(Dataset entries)
'''
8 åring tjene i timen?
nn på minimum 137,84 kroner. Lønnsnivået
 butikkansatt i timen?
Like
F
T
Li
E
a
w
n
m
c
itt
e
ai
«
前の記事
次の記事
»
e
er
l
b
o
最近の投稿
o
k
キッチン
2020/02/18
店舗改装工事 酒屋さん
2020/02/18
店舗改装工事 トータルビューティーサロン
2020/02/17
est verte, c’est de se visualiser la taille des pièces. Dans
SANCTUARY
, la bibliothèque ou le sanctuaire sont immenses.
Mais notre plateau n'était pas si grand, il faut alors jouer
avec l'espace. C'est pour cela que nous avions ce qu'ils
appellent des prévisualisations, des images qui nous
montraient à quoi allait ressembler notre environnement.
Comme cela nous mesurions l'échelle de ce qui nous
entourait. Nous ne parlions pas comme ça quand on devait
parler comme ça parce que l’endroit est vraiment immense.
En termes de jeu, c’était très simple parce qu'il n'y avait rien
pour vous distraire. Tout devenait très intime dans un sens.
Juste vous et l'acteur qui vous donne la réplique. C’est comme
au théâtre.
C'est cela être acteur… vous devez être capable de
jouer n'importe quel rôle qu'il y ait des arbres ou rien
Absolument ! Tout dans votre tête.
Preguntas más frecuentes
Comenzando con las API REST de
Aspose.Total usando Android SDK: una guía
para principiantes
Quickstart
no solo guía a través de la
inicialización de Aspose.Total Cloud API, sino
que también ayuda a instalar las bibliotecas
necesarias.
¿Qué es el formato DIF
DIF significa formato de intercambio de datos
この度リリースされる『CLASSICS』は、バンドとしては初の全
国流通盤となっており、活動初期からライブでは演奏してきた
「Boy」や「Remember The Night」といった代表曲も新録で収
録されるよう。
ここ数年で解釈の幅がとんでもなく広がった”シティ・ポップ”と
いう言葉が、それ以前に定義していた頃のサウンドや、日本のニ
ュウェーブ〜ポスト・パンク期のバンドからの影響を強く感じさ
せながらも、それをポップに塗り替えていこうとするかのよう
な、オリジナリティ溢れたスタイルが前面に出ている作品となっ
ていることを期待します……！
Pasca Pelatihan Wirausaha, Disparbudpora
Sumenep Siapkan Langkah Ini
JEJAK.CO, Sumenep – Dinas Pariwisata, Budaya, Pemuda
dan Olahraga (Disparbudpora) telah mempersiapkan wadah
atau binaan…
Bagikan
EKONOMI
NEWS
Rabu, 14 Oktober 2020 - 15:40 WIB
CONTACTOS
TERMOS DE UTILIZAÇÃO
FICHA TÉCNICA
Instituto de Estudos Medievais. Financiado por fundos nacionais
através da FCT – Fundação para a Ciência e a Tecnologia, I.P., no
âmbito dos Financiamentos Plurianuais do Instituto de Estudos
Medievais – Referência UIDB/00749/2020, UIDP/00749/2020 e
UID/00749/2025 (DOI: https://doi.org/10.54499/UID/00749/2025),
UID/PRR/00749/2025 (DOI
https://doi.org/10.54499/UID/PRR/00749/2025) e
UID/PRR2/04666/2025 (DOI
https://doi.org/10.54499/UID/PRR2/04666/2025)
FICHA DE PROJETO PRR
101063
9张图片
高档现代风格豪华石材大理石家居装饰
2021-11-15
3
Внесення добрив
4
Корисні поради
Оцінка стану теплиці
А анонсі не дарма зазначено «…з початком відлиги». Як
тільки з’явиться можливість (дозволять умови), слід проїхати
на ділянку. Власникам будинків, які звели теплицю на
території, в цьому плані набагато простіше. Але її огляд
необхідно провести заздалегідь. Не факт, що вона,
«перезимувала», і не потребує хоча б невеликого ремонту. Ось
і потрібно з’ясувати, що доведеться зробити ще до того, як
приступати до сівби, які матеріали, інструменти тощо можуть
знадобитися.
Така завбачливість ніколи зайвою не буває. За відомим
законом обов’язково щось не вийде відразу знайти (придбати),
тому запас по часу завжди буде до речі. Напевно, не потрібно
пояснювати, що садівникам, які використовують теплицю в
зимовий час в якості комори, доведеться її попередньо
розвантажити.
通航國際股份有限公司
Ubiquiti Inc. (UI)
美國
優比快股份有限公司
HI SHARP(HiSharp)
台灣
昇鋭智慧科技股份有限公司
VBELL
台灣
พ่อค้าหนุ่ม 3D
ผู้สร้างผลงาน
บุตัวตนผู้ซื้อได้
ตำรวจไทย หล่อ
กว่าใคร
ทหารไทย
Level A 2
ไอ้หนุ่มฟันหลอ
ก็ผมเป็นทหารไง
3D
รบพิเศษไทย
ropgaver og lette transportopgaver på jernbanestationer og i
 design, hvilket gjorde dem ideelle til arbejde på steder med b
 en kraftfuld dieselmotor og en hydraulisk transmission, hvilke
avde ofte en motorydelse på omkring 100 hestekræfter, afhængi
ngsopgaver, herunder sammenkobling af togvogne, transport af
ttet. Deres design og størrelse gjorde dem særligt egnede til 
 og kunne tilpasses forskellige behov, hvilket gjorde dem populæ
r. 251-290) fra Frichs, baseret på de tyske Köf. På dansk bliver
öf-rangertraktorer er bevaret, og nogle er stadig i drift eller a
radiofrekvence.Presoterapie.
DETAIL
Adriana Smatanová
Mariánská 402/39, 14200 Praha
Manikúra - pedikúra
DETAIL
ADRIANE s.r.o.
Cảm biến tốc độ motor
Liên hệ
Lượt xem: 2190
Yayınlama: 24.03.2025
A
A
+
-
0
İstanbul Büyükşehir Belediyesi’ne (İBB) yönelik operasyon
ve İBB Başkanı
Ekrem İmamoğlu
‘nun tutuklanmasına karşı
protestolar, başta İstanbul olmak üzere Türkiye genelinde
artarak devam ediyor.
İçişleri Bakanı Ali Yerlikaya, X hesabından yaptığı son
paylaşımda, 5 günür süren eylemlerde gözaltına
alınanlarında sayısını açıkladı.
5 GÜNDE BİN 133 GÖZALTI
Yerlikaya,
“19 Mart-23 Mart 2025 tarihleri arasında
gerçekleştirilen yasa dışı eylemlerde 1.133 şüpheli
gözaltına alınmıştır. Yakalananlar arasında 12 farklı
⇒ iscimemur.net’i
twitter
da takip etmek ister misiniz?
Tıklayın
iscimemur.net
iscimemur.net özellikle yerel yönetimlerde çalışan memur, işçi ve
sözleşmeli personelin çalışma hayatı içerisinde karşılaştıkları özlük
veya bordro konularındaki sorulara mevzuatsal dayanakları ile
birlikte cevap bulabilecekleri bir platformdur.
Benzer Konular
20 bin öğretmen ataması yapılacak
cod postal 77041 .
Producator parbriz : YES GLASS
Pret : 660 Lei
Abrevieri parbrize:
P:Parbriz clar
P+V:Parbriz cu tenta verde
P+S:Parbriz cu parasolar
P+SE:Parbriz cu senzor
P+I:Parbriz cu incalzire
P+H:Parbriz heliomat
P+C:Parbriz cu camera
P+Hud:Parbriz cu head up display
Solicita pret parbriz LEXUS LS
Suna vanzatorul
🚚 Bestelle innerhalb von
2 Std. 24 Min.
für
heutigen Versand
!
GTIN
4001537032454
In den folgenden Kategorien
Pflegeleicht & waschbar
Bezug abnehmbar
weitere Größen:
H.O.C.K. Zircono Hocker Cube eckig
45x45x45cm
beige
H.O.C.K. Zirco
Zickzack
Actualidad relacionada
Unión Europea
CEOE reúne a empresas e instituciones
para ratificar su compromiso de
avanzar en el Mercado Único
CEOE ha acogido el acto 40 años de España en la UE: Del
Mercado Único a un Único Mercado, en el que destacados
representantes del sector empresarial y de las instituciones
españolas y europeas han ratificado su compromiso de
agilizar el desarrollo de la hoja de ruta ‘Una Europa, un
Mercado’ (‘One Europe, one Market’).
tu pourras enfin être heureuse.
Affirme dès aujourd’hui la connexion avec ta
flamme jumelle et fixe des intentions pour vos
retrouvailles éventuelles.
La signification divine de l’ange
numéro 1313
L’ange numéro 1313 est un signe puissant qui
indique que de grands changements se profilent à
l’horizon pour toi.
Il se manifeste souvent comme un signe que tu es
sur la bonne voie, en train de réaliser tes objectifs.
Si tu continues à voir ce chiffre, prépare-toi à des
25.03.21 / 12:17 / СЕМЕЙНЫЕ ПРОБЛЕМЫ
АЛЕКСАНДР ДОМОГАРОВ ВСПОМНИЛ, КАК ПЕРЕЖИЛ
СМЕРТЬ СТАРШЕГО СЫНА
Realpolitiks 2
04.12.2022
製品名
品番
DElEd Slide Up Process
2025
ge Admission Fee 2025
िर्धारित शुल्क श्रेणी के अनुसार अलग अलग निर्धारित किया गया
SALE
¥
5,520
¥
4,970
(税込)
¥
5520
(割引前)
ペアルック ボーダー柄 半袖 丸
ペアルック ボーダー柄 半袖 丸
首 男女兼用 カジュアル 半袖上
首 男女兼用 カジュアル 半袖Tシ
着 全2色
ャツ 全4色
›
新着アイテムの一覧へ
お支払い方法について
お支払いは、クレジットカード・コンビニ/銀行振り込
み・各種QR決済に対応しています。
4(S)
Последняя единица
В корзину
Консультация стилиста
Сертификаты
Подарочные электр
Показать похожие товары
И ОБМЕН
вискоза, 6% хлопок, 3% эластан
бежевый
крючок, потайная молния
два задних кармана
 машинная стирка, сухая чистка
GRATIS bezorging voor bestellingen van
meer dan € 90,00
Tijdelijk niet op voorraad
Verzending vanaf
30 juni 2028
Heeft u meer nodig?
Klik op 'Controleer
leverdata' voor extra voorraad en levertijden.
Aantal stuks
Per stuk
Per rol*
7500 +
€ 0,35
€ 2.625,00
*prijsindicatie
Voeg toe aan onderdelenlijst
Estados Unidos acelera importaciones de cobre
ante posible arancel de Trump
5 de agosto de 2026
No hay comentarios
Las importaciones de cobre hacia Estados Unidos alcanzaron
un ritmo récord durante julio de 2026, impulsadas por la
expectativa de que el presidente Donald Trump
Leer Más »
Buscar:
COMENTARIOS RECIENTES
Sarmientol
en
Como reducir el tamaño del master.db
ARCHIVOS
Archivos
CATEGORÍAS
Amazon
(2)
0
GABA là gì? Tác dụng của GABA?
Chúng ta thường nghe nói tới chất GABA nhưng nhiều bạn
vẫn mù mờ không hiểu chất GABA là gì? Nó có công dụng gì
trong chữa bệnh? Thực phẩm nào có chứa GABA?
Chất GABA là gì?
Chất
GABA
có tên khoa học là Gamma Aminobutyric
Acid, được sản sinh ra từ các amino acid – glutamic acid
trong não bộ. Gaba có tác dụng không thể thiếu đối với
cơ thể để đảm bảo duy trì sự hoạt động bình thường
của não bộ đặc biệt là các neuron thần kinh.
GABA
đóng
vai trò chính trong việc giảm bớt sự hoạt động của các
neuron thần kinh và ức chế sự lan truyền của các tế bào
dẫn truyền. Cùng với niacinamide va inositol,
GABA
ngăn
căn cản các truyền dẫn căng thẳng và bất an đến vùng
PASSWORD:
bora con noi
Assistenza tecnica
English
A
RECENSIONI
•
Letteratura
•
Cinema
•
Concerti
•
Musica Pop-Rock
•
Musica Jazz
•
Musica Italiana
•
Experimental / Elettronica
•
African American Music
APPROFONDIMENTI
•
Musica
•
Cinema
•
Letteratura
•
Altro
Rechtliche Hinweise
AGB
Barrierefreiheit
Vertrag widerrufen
'''
● **WHAT THE EXERCISE ASKS**:
Copy the lines above verbatim, from the start of the items through the line that contains "Mais notre plateau", including both ends.

● **YOUR SOLUTION**:
8 åring tjene i timen?
nn på minimum 137,84 kroner. Lønnsnivået
 butikkansatt i timen?
Like
F
T
Li
E
a
w
n
m
c
itt
e
ai
«
前の記事
次の記事
»
e
er
l
b
o
最近の投稿
o
k
キッチン
2020/02/18
店舗改装工事 酒屋さん
2020/02/18
店舗改装工事 トータルビューティーサロン
2020/02/17
est verte, c’est de se visualiser la taille des pièces. Dans
SANCTUARY
, la bibliothèque ou le sanctuaire sont immenses.
Mais notre plateau n'était pas si grand, il faut alors jouer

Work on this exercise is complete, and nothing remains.